| Task requirements |
Rewrite the material below with "labels" changed to "categories" and all other text unchanged. Leave the pictures out of your answer.

──────── Records supplied

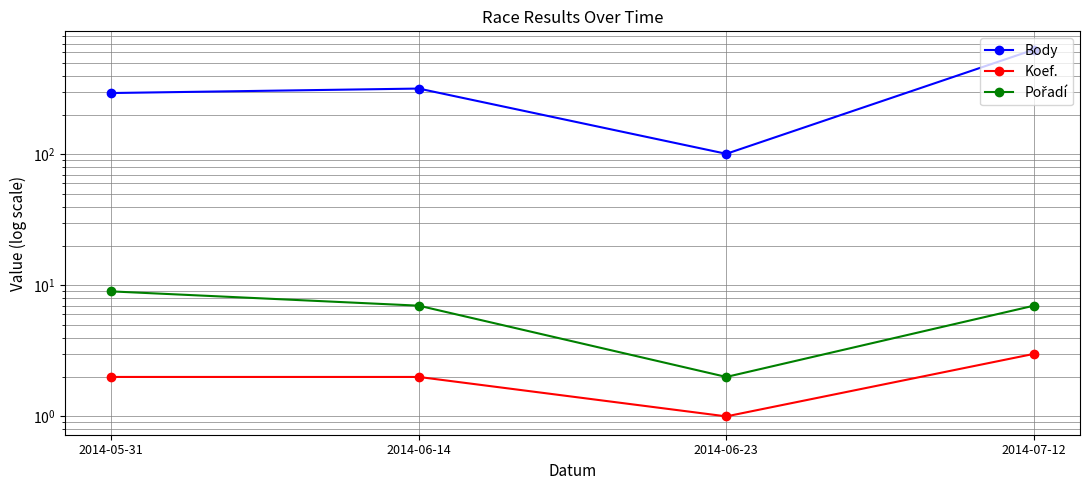

Which series changed the most between 2014-05-31 and 2014-07-12?

Body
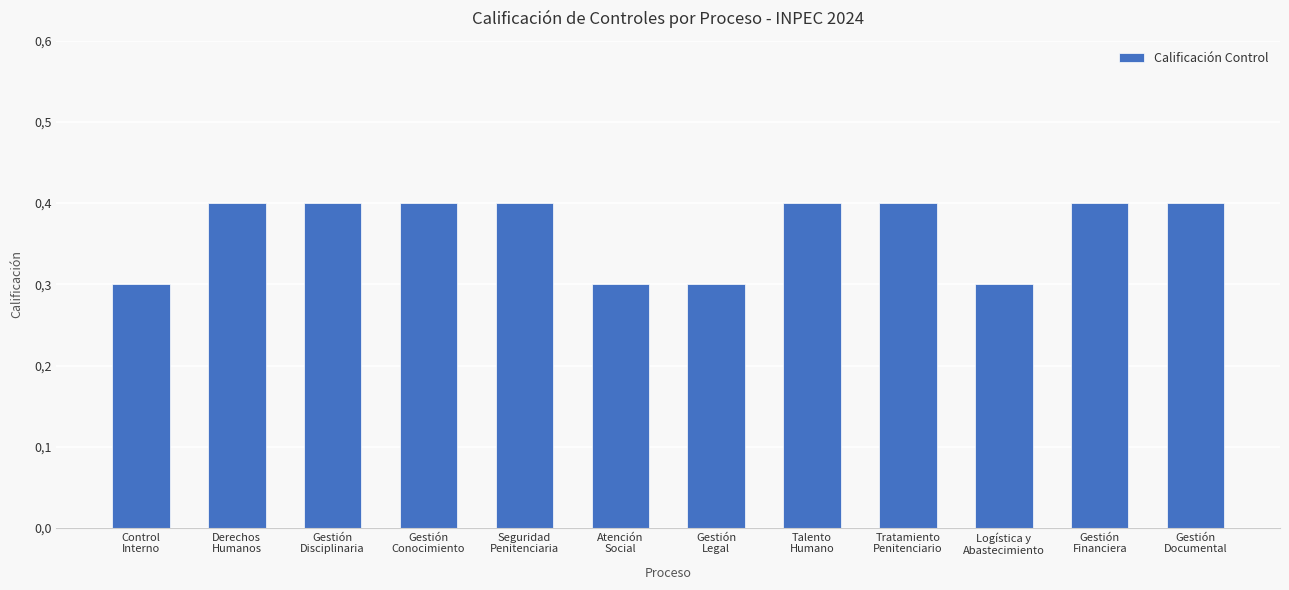

List the labels in order of value, largest first.

Derechos
Humanos, Gestión
Disciplinaria, Gestión
Conocimiento, Seguridad
Penitenciaria, Talento
Humano, Tratamiento
Penitenciario, Gestión
Financiera, Gestión
Documental, Control
Interno, Atención
Social, Gestión
Legal, Logística y
Abastecimiento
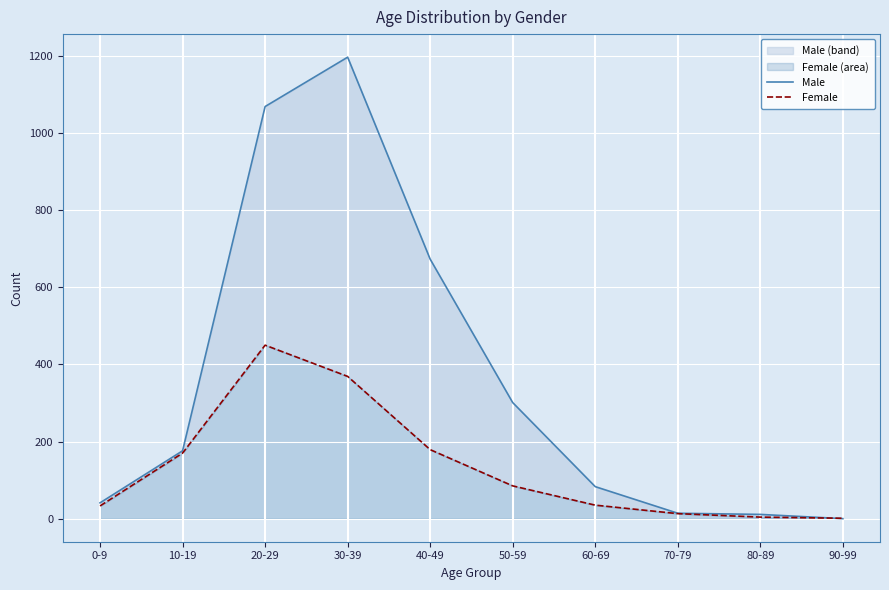

Reading right to left, transcribe all the data shown in this chart.

Male: 90-99=0	80-89=11	70-79=14	60-69=83	50-59=301	40-49=673	30-39=1197	20-29=1069	10-19=176	0-9=41
Female: 90-99=1	80-89=4	70-79=13	60-69=35	50-59=85	40-49=179	30-39=369	20-29=450	10-19=170	0-9=33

────────────────

| Finished task |
Which series changed the most between 2014-05-31 and 2014-07-12?

Body

List the categories in order of value, largest first.

Derechos
Humanos, Gestión
Disciplinaria, Gestión
Conocimiento, Seguridad
Penitenciaria, Talento
Humano, Tratamiento
Penitenciario, Gestión
Financiera, Gestión
Documental, Control
Interno, Atención
Social, Gestión
Legal, Logística y
Abastecimiento

Reading right to left, transcribe all the data shown in this chart.

Male: 90-99=0	80-89=11	70-79=14	60-69=83	50-59=301	40-49=673	30-39=1197	20-29=1069	10-19=176	0-9=41
Female: 90-99=1	80-89=4	70-79=13	60-69=35	50-59=85	40-49=179	30-39=369	20-29=450	10-19=170	0-9=33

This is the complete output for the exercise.